Rahman, clearly a canny politician, says: "We want to make sure nothing happens. We don't want al -Qaeda to come back again. And we are the first target because we are protecting the country."
It is an argument that, for the moment, trumps all else. U.S. forces need the concerned local citizens now. But what happens with them in the future is a matter of considerable concern to the central government of Prime Minister Nuri al-Maliki. Baghdad is nervous about the prospect of thousands of Sunnis and Shias scattered around the country after the Americans leave, armed with modern weapons, obsessed with their own agendas and led by powerful, charismatic and ambitious men.
"Rahman's tribe, the Mahdawis, have a history of fighting for al-Qaeda," says one army official who does not want his name used, given the sensitivity of the issue. "But they have earned trust by not promoting violence." However, he continued, "They're setting themselves up for power in the future and they're looking for money and weapons.
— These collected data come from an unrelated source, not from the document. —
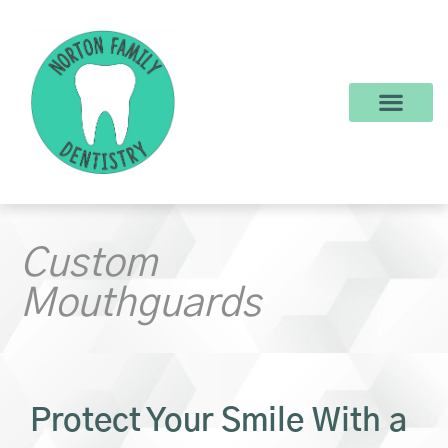
content
New Patients
Dental Services
Make a Payment
Custom
Mouthguards
Protect Your Smile With a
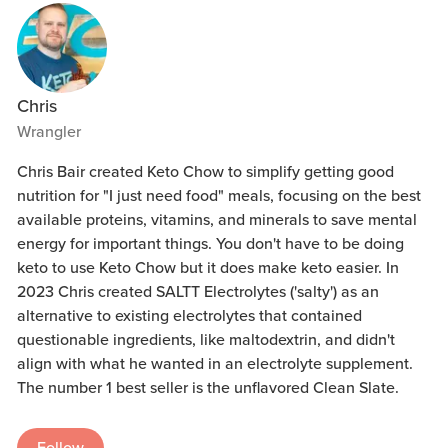
Chris
Wrangler
Chris Bair created Keto Chow to simplify getting good
nutrition for "I just need food" meals, focusing on the best
available proteins, vitamins, and minerals to save mental
energy for important things. You don't have to be doing
keto to use Keto Chow but it does make keto easier. In
2023 Chris created SALTT Electrolytes ('salty') as an
alternative to existing electrolytes that contained
questionable ingredients, like maltodextrin, and didn't
align with what he wanted in an electrolyte supplement.
The number 1 best seller is the unflavored Clean Slate.
Follow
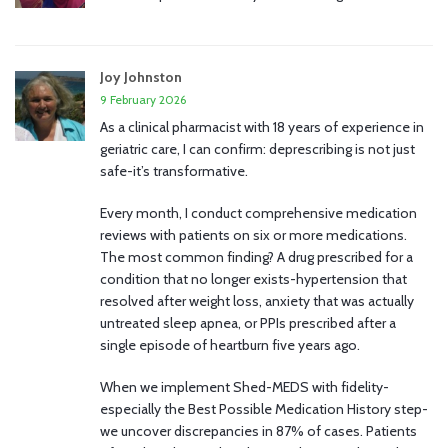
Joy Johnston
9 February 2026
As a clinical pharmacist with 18 years of experience in
geriatric care, I can confirm: deprescribing is not just
safe-it’s transformative.
Every month, I conduct comprehensive medication
reviews with patients on six or more medications.
The most common finding? A drug prescribed for a
condition that no longer exists-hypertension that
resolved after weight loss, anxiety that was actually
untreated sleep apnea, or PPIs prescribed after a
single episode of heartburn five years ago.
When we implement Shed-MEDS with fidelity-
especially the Best Possible Medication History step-
we uncover discrepancies in 87% of cases. Patients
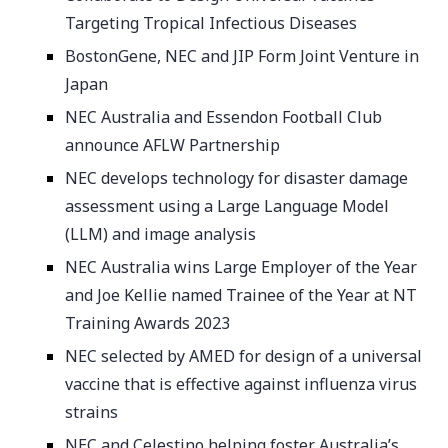
Targeting Tropical Infectious Diseases
BostonGene, NEC and JIP Form Joint Venture in
Japan
NEC Australia and Essendon Football Club
announce AFLW Partnership
NEC develops technology for disaster damage
assessment using a Large Language Model
(LLM) and image analysis
NEC Australia wins Large Employer of the Year
and Joe Kellie named Trainee of the Year at NT
Training Awards 2023
NEC selected by AMED for design of a universal
vaccine that is effective against influenza virus
strains
NEC and Celestino helping foster Australia’s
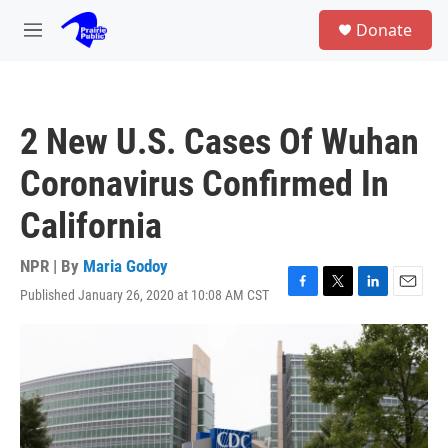
Skip to main content
S
Donate
e
M
a
e
r
n
c
u
h
2 New U.S. Cases Of Wuhan
u
e
Coronavirus Confirmed In
r
y
California
NPR | By
Maria Godoy
Published January 26, 2020 at 10:08 AM CST
F
T
L
E
a
w
i
m
c
i
n
a
e
t
k
i
b
t
e
l
o
e
d
o
r
I
k
n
But for now they are out there getting shot at and they're pretty courageous in all this fighting." Indeed, there are clear signs that the insurgents are now targeting those known to be CLC members: several severed heads belonging to those working with American forces have been dumped around Diyala.
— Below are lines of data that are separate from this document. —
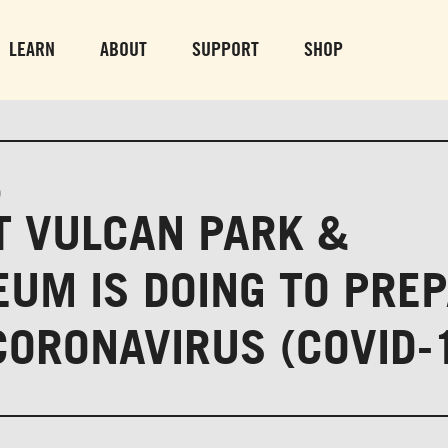
PARK GROUNDS &
VULCAN TRA
OBSERVATION TOWER
PARKING LO
LEARN
ABOUT
SUPPORT
SHOP
SUN-THURS 10 AM-8 PM
MON-SUN 10 AM-
FRI & SAT 10 AM-9 PM
0
 VULCAN PARK &
UM IS DOING TO PRE
CORONAVIRUS (COVID-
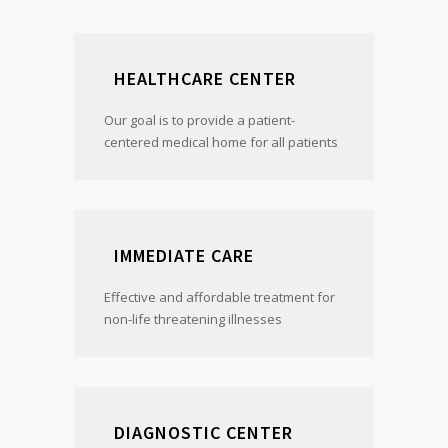
HEALTHCARE CENTER
Our goal is to provide a patient-
centered medical home for all patients
IMMEDIATE CARE
Effective and affordable treatment for
non-life threatening illnesses
DIAGNOSTIC CENTER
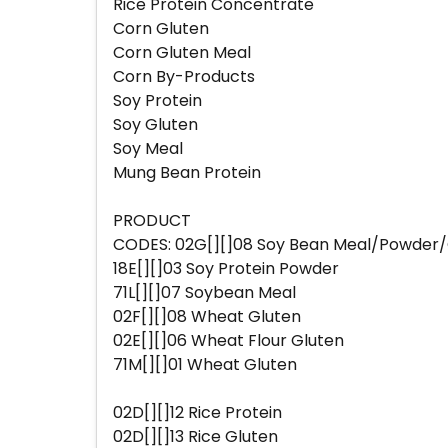
Rice Protein Concentrate
Corn Gluten
Corn Gluten Meal
Corn By-Products
Soy Protein
Soy Gluten
Soy Meal
Mung Bean Protein
PRODUCT
CODES: 02G[][]08 Soy Bean Meal/Powder/G
18E[][]03 Soy Protein Powder
71L[][]07 Soybean Meal
02F[][]08 Wheat Gluten
02E[][]06 Wheat Flour Gluten
71M[][]01 Wheat Gluten
02D[][]12 Rice Protein
02D[][]13 Rice Gluten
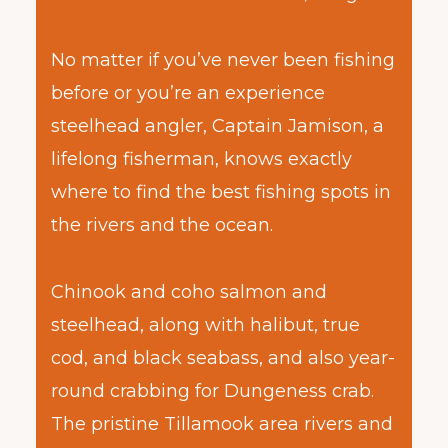
No matter if you’ve never been fishing
before or you’re an experience
steelhead angler, Captain Jamison, a
lifelong fisherman, knows exactly
where to find the best fishing spots in
the rivers and the ocean.
Chinook and coho salmon and
steelhead, along with halibut, true
cod, and black seabass, and also year-
round crabbing for Dungeness crab.
The pristine Tillamook area rivers and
The question is what happens after the fighting stops and the Iraqi army and Iraqi police are unable to absorb all the CLCs into their ranks. U.S. authorities are aware of these concerns. U.S. Ambassador Franklin Crocker says the CLC initiative "was never intended to be a stand-alone movement for an indefinite period." Crocker suggests that they should receive vocational and job training so that they can find civilian employment further down the road. "It makes no sense" to try to incorporate them into the Iraqi security forces, he says. Current plans indicate that those standing security forces will accommodate only about 20 percent of all the CLCs. That would leave more than 60,000 men, accustomed to having authority and receiving a paycheck, suddenly without jobs. The big question then will be whether they'll be willing to give up their weapons, too.